Avverso tale decisione ha ora proposto ricorso per Cassazione il MA deducendo: mancanza e comunque manifesta illogicità della motivazione, sia in ordine a gravi indizi che alle esigenze cautelari.
Il ricorso è infondato sotto entrambi i profili.
Contrariamente all'assunto dell'impugnante il Tribunale ha correttamente valutato l'attendibilità intrinseca ed estrinseca del coimputato Di MO - che ebbe a riferire di avere intrapreso rapporti con tre guardie carcerarie per introdurre nell'istituto della cocaina in quantitativi non inferiori ai 200/300 grammi per volta, onde distribuirla a pagamento a vari detenuti, tra i quali il MA, che a loro volta la smerciavano - alla luce della precisione, coerenza e verosimiglianza del di lui racconto che aveva del resto trovato oggettivi riscontri nelle dichiarazioni di uno degli agenti accusati, l'ER ed in quelle di altro detenuto, il NE.
Nè rileva che l'ER abbia semplicemente riferito di una consegna da lui effettuata al MA di un pacchetto sospetto (attacato ad una cintura) di cui peraltro non aveva controllato il contenuto;
del pari non può invocarsi la circostanza che il NE si sia limitato a riferire a carico del MA fatti appresi da altri.
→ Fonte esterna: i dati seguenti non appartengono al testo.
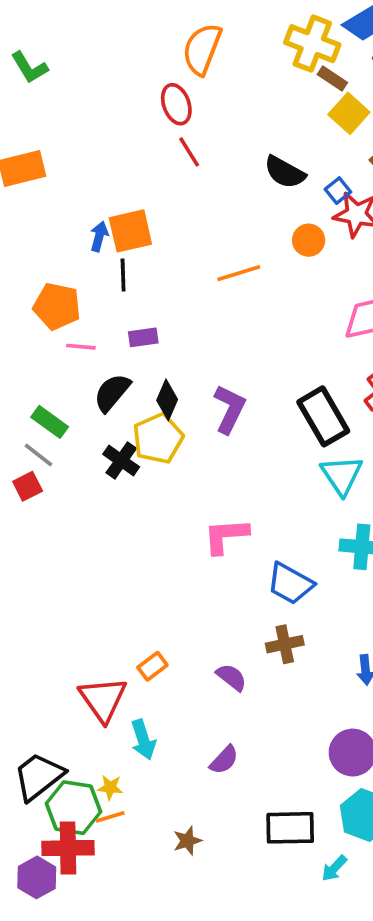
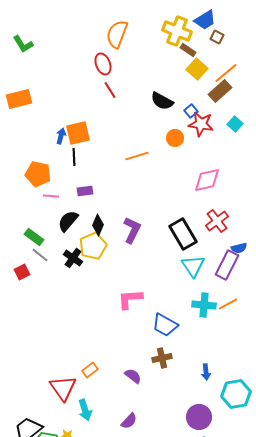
gray line: (39, 455) -> (40, 255), moved

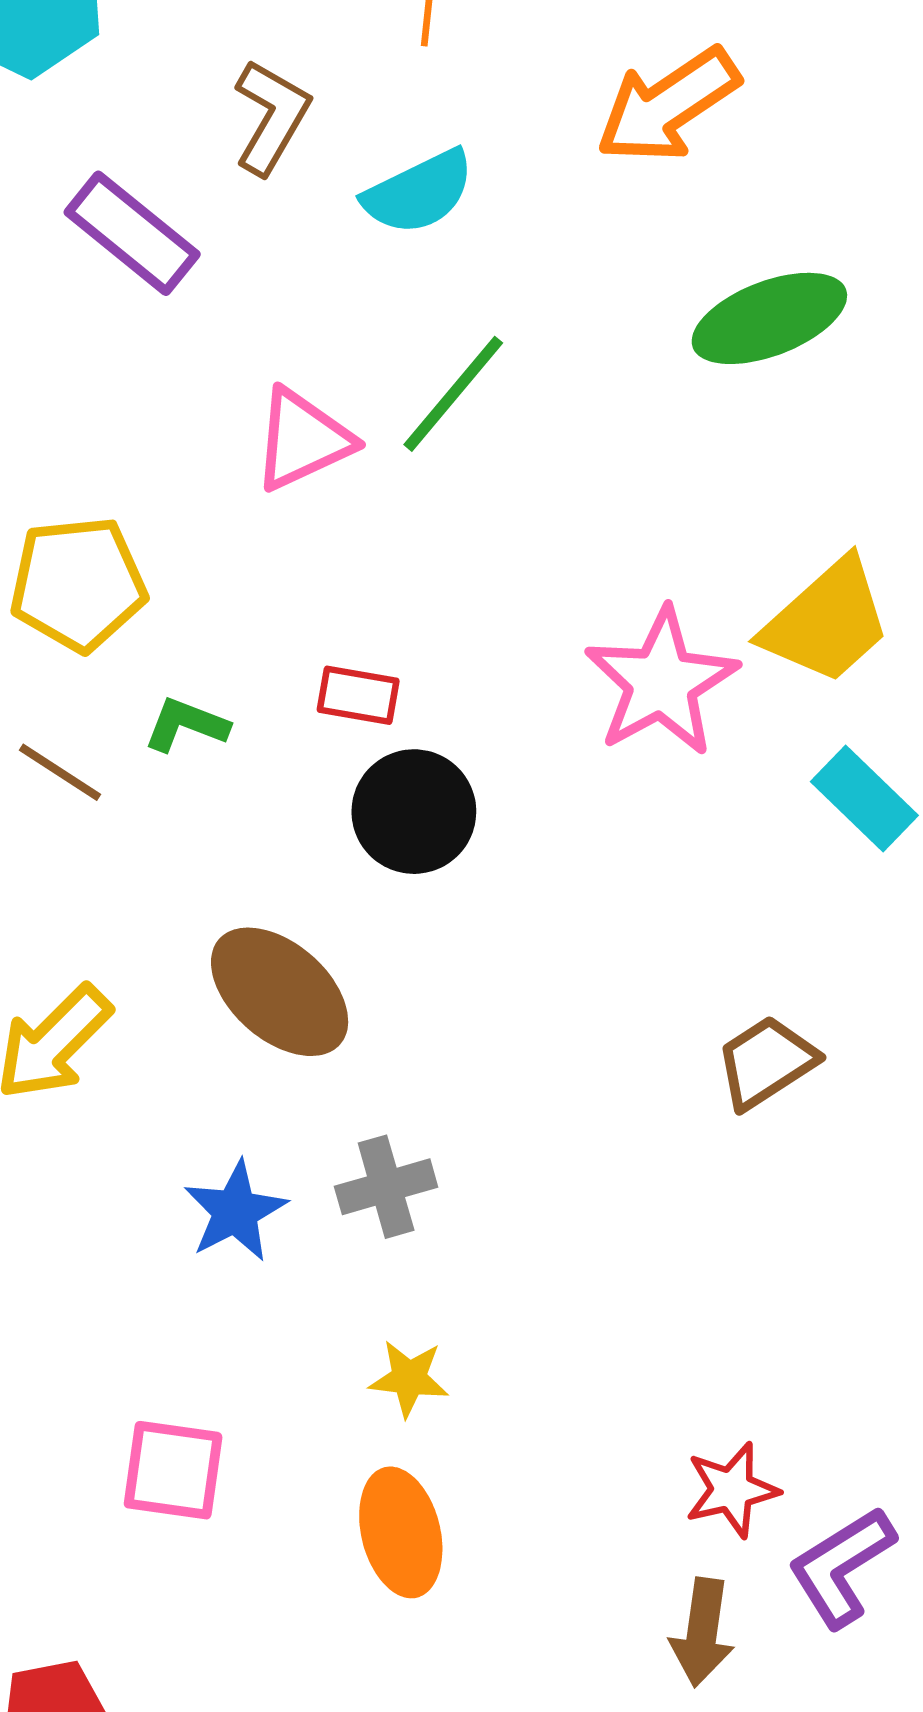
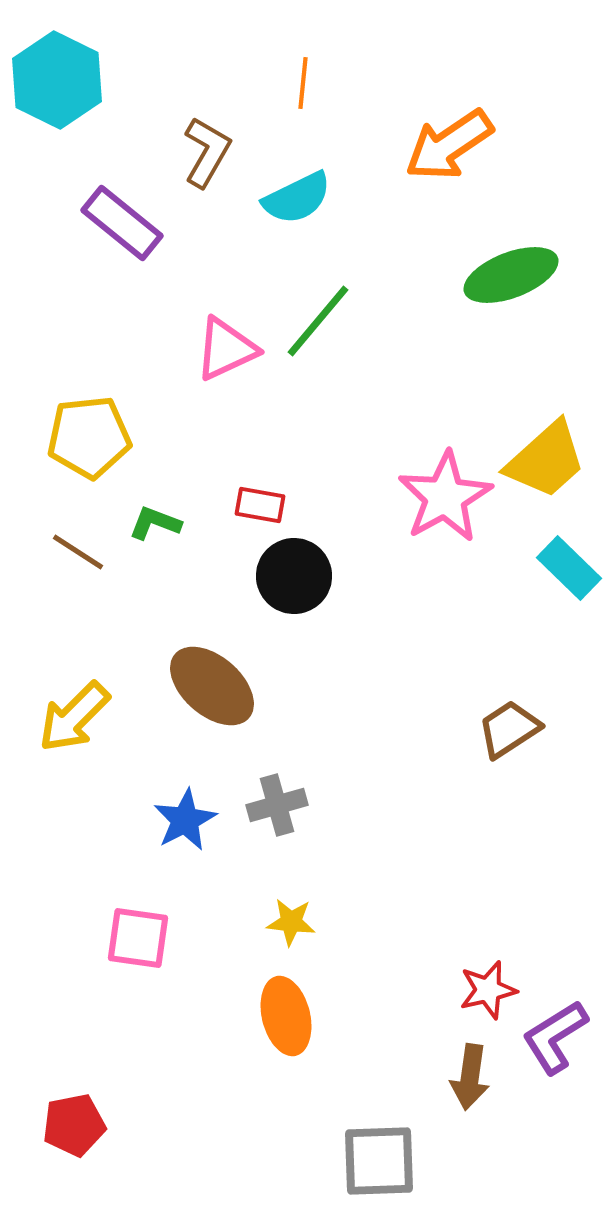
pink square: (173, 1470) -> (138, 938), moved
Al proposito va puntualizzato che, per sua natura. il dato esterno non deve avere la stessa valenza di quello da confortare. D'altro canto, in materia cautelare, la disposizione di cui al comma 3^ dell'art. 192 c.p.p. non trova applicazione essendo sufficiente ai fini di attribuire carattere di gravità ad un indizio, rappresentato da una chiamata in correità, un qualsiasi principio di riscontro alla complessiva attendibilità del dichiarante, tale da investire, anche in via indiretta, il fatto d quest'ultimo narrato (Cass. S.U.
1.8.95 n. 000 11 RV 202001). Per quanto concerne le esigenze cautelari ed in particolare il ritenuto pericolo di commissione di ulteriori reati della stessa specie devesi rilevare che, a fronte di motivazione basata sulla capacità criminale dell'indagato siccome dimostrata dalle concrete modalità della vicenda ascritta e dai suoi precedenti penali specifici, il ricorrente ha operato censure di fatto, sul presupposto dell'inattendibilità delle accuse del Di MO, limitandosi sostanzialmente a proporre una diversa valutazione del quadro a suo carico.
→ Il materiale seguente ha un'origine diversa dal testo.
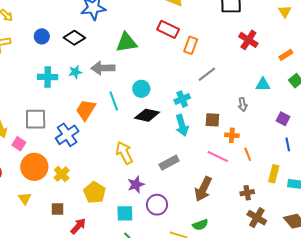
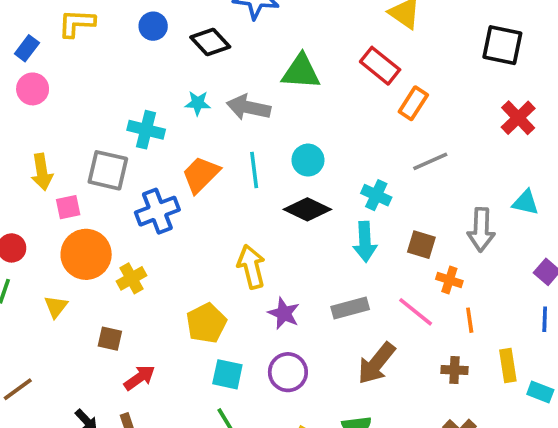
cyan cross: (48, 77) -> (146, 130), moved
cyan cross: (182, 99) -> (376, 195), turned 35
gray arrow: (243, 104) -> (481, 230), size x1.6
pink square: (19, 144) -> (68, 207), turned 32
gray rectangle: (169, 163) -> (350, 308), moved
yellow rectangle: (274, 174) -> (508, 365), turned -36
purple star: (136, 185) -> (284, 313), moved, turned 30
yellow pentagon: (95, 192) -> (206, 323), moved
brown cross: (247, 193) -> (454, 370), moved

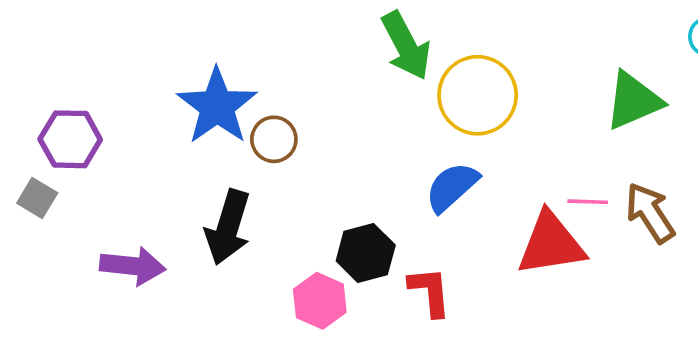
Infondato infine è l'assunto secondo cui la situazione del MA, detenuto in esecuzione di pena, renderebbe inattuale la ritenuta necessità della cautela.
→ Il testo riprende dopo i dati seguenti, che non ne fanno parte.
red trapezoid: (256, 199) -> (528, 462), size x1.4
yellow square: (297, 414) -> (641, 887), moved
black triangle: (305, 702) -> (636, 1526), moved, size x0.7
All'uopo devesi considerare che lo stato di detenzione per altra causa, ed anche in virtù di condanna definitiva, del destinatario di una misura coercitiva custodiale non è di per sè in contrasto con la configurabilità di esigenze cautelari e specificatamente di quella rappresentata dal pericolo di reiterazione della condotta criminosa: ciò in considerazione dei molteplici benefici che l'ordinamento prevede per l'attenuazione del regime carcerario ed il riacquisto anticipato della libertà (Cass. 16.4.91 n. 0 1019 RV 187190; Cass. 16.3.94 n. 00 427 RV 196967; Cass.
3.8.95 n. 0 3875 RV 202199).
Il ricorso deve pertanto essere rigettato con condanna del ricorrente al pagamento delle spese processuali.
P. Q. M.
la Corte, Rigetta il ricorso e condanna il ricorrente al pagamento delle spese processuali.
Manda alla Cancelleria per gli adempimenti di cui all'art. 94 -1/TER disp. att. c.p.p.
Così deciso in Roma, il 12 marzo 1998.